→ **Actions to take**
• A. Retype the point-to-line distance discussion from "So what I then" to "I done wrong?".
• B. In the point-to-line distance discussion, what answer does the book give?

I get sqrt(11), but the book says the answer is 3

This is what I did:

I let x=t
L in vector parametric form: (0,2,4) + t(1,0,-1)
I found the vector AL=(-6,1,2) + t(1,0,-1)

So L = ti + 2j + (4-t)k
AL= (t-6)i + j + (2-t)k

Now my reasoning is, the shortest distance between the line and the point is where the point A is perpendicular to the line L, which is where AL is perpendicular to L

So what I then did was the dot product of AL and L, and let this equal 0

I then solved for t, subbed it into AL and found the magnitude for that value of t

What have I done wrong?


The book is correct. Again :)

Short solution:

A(6, 1, 2)
L: 2 - x = z - 2, y = 2

* Find the parametric equation of line L

2 - x = t      => x =  2 - t
y = 2
z - 2 = t     => z = 2 + t

Therefore the parametric equation of Line L is,

L: (x, y, z) = (2, 2, 2) + t(-1, 0, 1)

→ **Data extract**
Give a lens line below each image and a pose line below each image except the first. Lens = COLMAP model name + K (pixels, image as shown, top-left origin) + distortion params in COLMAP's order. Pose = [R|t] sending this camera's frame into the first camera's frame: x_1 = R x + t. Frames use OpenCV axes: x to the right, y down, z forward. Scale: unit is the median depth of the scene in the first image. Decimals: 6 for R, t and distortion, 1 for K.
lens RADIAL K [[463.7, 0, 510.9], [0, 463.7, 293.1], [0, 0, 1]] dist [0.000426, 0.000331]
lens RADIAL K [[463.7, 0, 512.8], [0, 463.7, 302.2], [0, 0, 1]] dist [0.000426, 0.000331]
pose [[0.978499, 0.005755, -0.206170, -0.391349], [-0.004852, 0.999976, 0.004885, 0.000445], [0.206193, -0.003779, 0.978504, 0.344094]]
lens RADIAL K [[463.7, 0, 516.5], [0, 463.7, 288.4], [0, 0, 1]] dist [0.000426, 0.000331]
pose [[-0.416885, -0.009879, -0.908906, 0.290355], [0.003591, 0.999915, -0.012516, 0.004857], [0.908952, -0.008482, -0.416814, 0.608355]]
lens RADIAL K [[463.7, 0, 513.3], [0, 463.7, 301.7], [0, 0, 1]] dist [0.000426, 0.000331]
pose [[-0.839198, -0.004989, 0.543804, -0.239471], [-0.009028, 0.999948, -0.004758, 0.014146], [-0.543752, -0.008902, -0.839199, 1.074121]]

* * *

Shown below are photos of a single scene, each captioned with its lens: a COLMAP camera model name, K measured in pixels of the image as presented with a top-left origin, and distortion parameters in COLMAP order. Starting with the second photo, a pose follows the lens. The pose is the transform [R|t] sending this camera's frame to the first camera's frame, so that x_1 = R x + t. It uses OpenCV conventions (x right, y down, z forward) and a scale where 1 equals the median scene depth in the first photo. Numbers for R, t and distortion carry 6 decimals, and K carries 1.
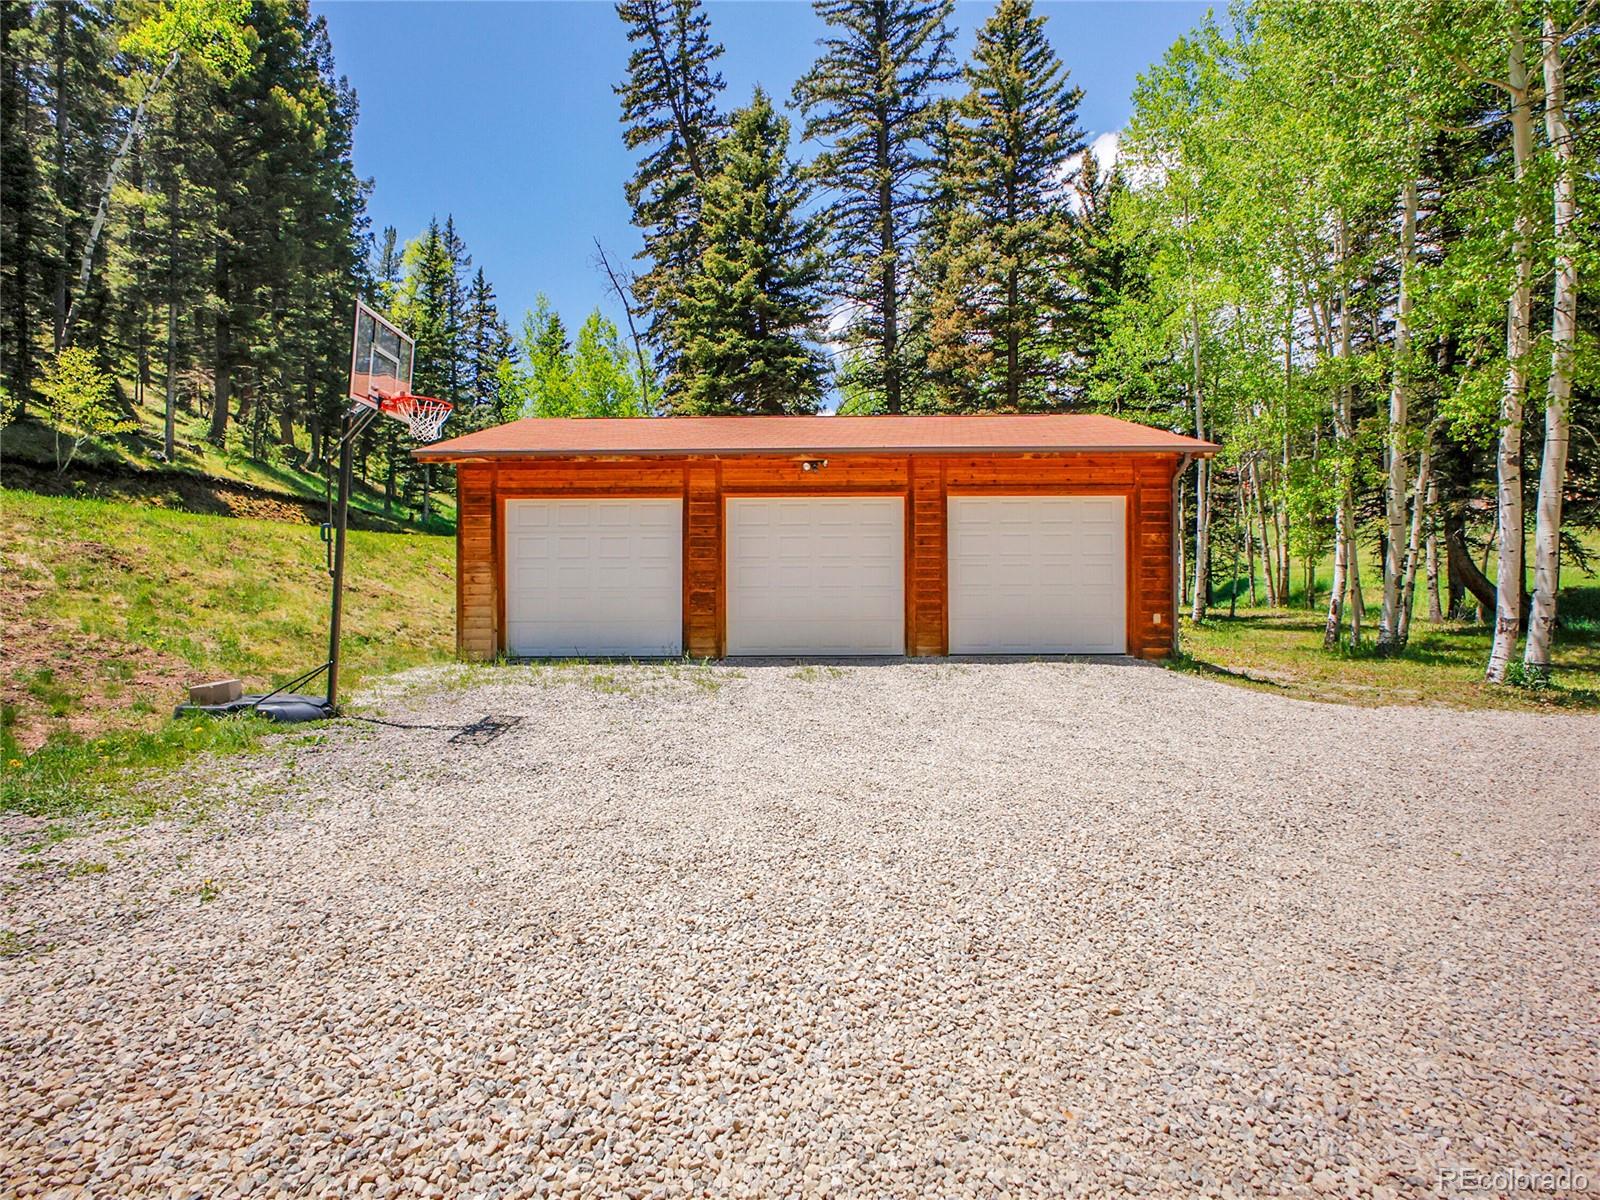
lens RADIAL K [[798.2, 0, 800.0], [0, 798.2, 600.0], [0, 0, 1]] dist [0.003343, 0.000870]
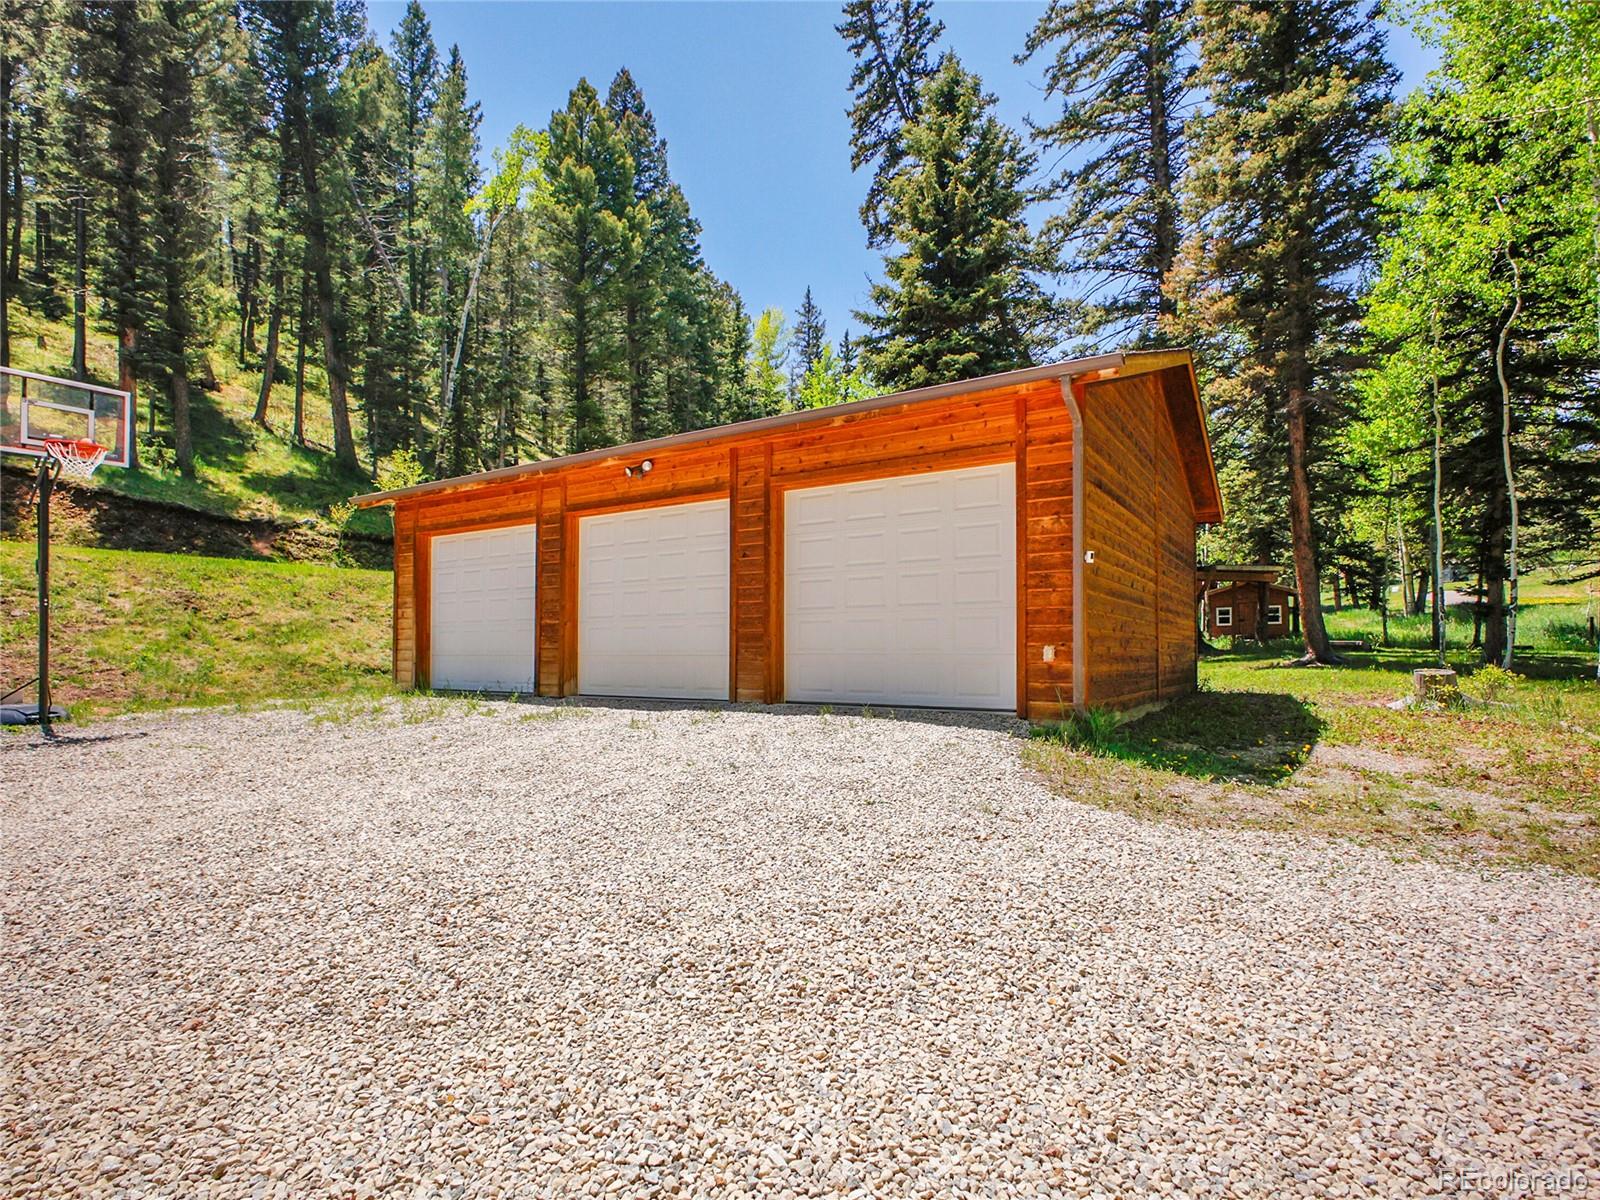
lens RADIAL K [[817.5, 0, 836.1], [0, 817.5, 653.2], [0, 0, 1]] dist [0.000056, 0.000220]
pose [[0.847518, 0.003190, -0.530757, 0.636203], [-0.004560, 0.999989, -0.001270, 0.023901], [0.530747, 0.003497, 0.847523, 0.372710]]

→ **Exercise results**
• A.
So what I then did was the dot product of AL and L, and let this equal 0

I then solved for t, subbed it into AL and found the magnitude for that value of t

What have I done wrong?

• B. 3